◆ What is being asked ◆
Determine how many lines below contain the word "Fachgebiet", then write that number by itself.

◆ Dataset extract ◆
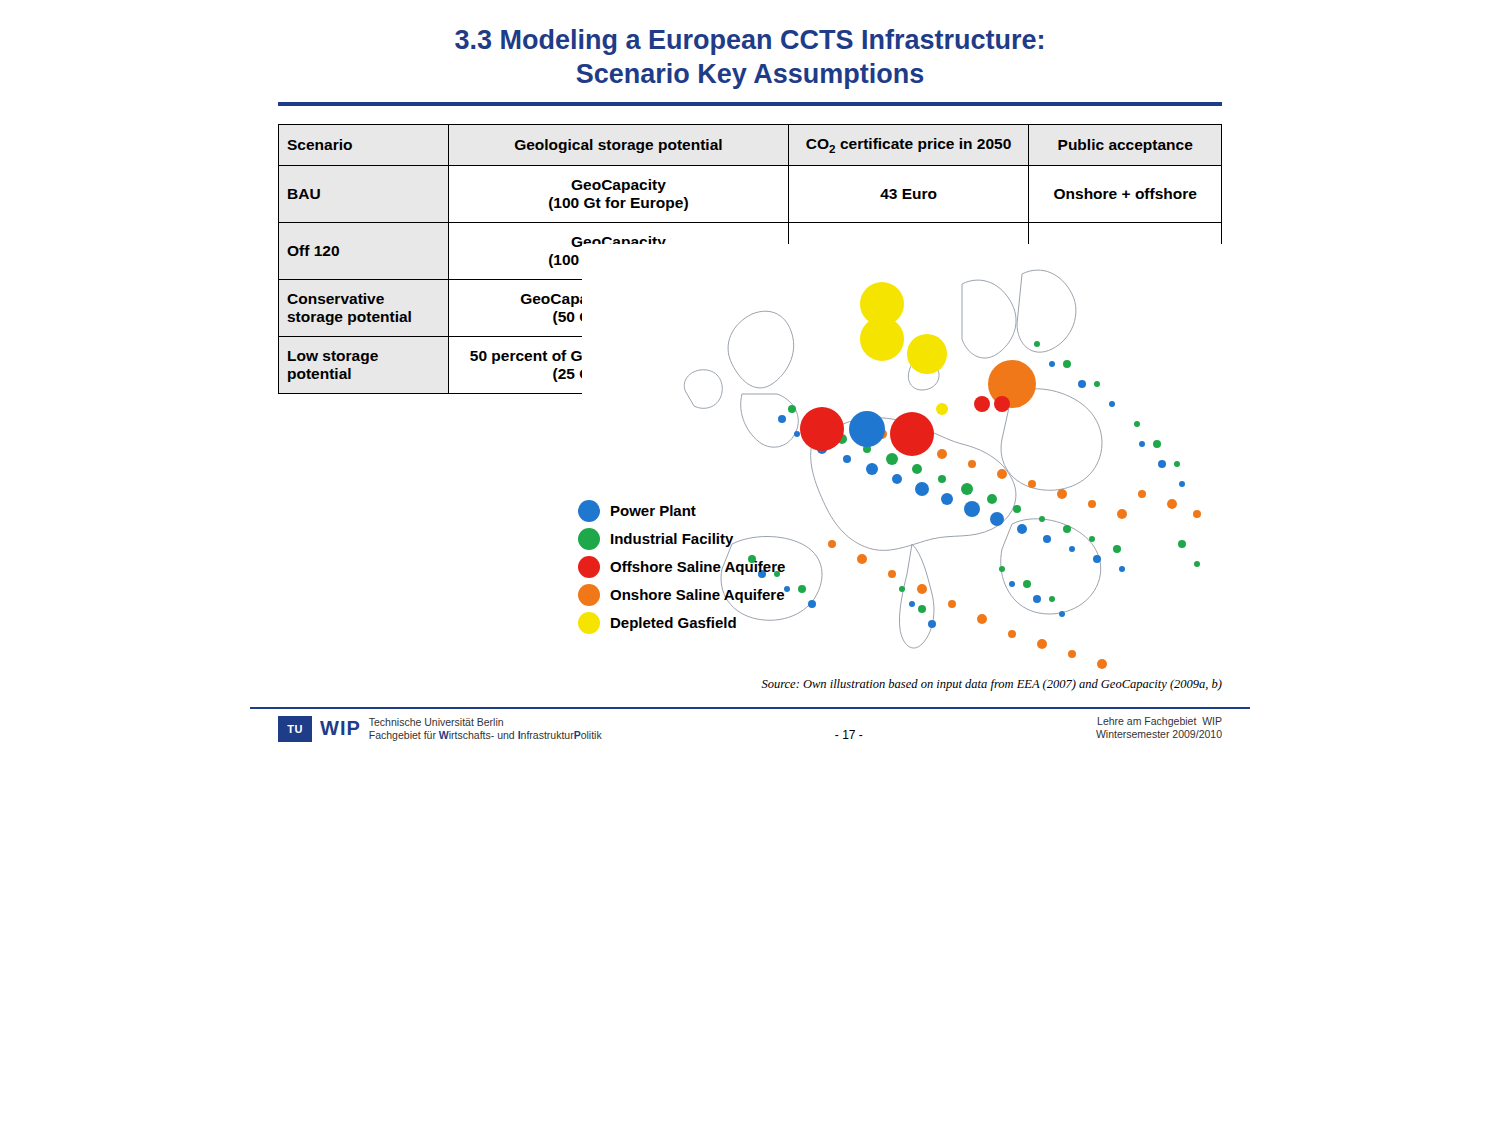3.3 Modeling a European CCTS Infrastructure:
Scenario Key Assumptions
| Scenario | Geological storage potential | CO 2 certificate price in 2050 | Public acceptance |
| --- | --- | --- | --- |
| BAU | GeoCapacity (100 Gt for Europe) | 43 Euro | Onshore + offshore |
| Off 120 | GeoCapacity (100 Gt for Europe) | 120 Euro | Offshore storage only |
| Conservative storage potential | GeoCapacity Conservative (50 Gt for Europe) | 43 Euro | Onshore + offshore |
| Low storage potential | 50 percent of GeoCapacity Conservative (25 Gt for Europe) | 43 Euro | Onshore + offshore |
Power Plant
Industrial Facility
Offshore Saline Aquifere
Onshore Saline Aquifere
Depleted Gasfield
Source: Own illustration based on input data from EEA (2007) and GeoCapacity (2009a, b)
TU
WIP
Technische Universität Berlin
Fachgebiet für Wirtschafts- und InfrastrukturPolitik
- 17 -
Lehre am Fachgebiet WIP
Wintersemester 2009/2010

◆ Answer below ◆
2